#### [TO DO]
What is needed is an exact copy of the records below, minus any pictures.
++++++++
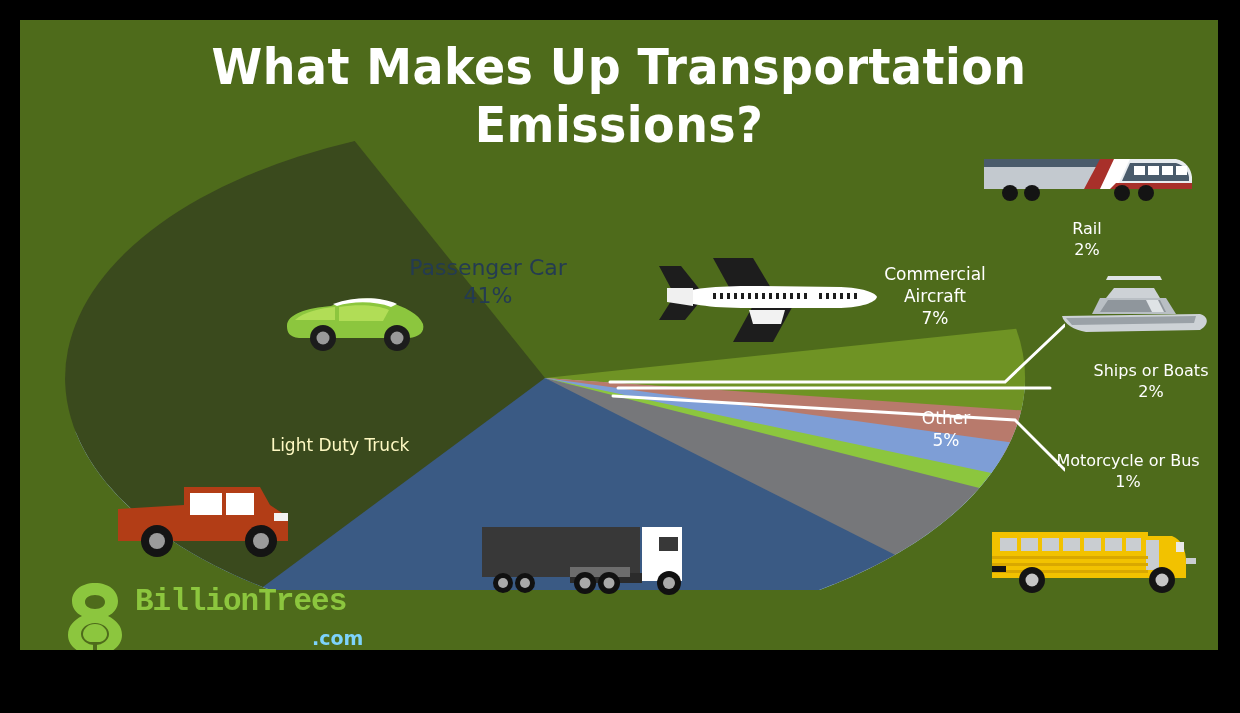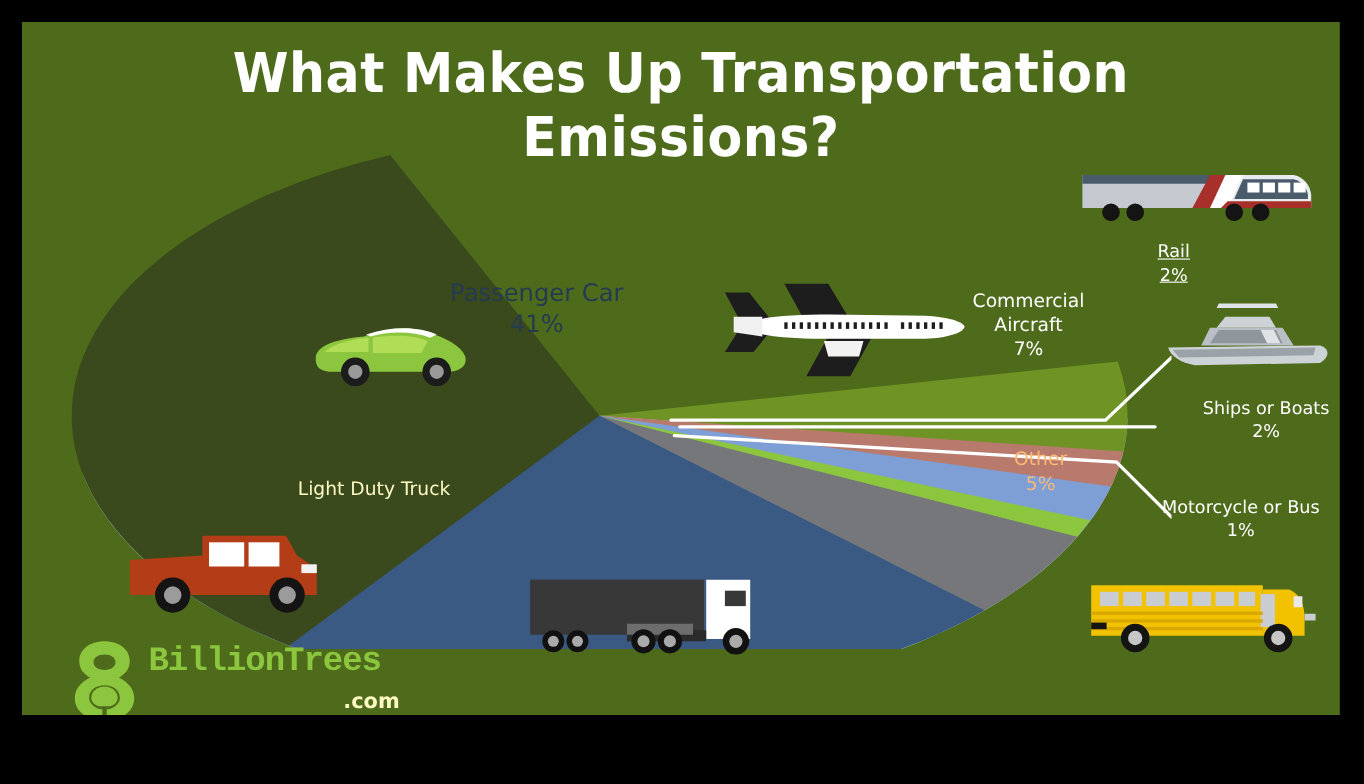--- a/index.html
+++ b/index.html
@@ -45,7 +45,7 @@
     position:absolute; text-align:center; color:#ffffff;
     font-family:"DejaVu Sans", sans-serif; font-size:16px; line-height:1.32;
   }
-  #co-rail  { left:972px; top:198px; width:150px;text-decoration:underline; }
+  #co-rail  { left:992px; top:198px; width:150px; }
   #co-ships { left:1046px; top:340px; width:170px; }
   #co-moto  { left:1028px; top:430px; width:160px; }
++++++++
#### [WRITTEN ANSWER]
--- a/index.html
+++ b/index.html
@@ -45,7 +45,7 @@
     position:absolute; text-align:center; color:#ffffff;
     font-family:"DejaVu Sans", sans-serif; font-size:16px; line-height:1.32;
   }
-  #co-rail  { left:972px; top:198px; width:150px;text-decoration:underline; }
+  #co-rail  { left:992px; top:198px; width:150px; }
   #co-ships { left:1046px; top:340px; width:170px; }
   #co-moto  { left:1028px; top:430px; width:160px; }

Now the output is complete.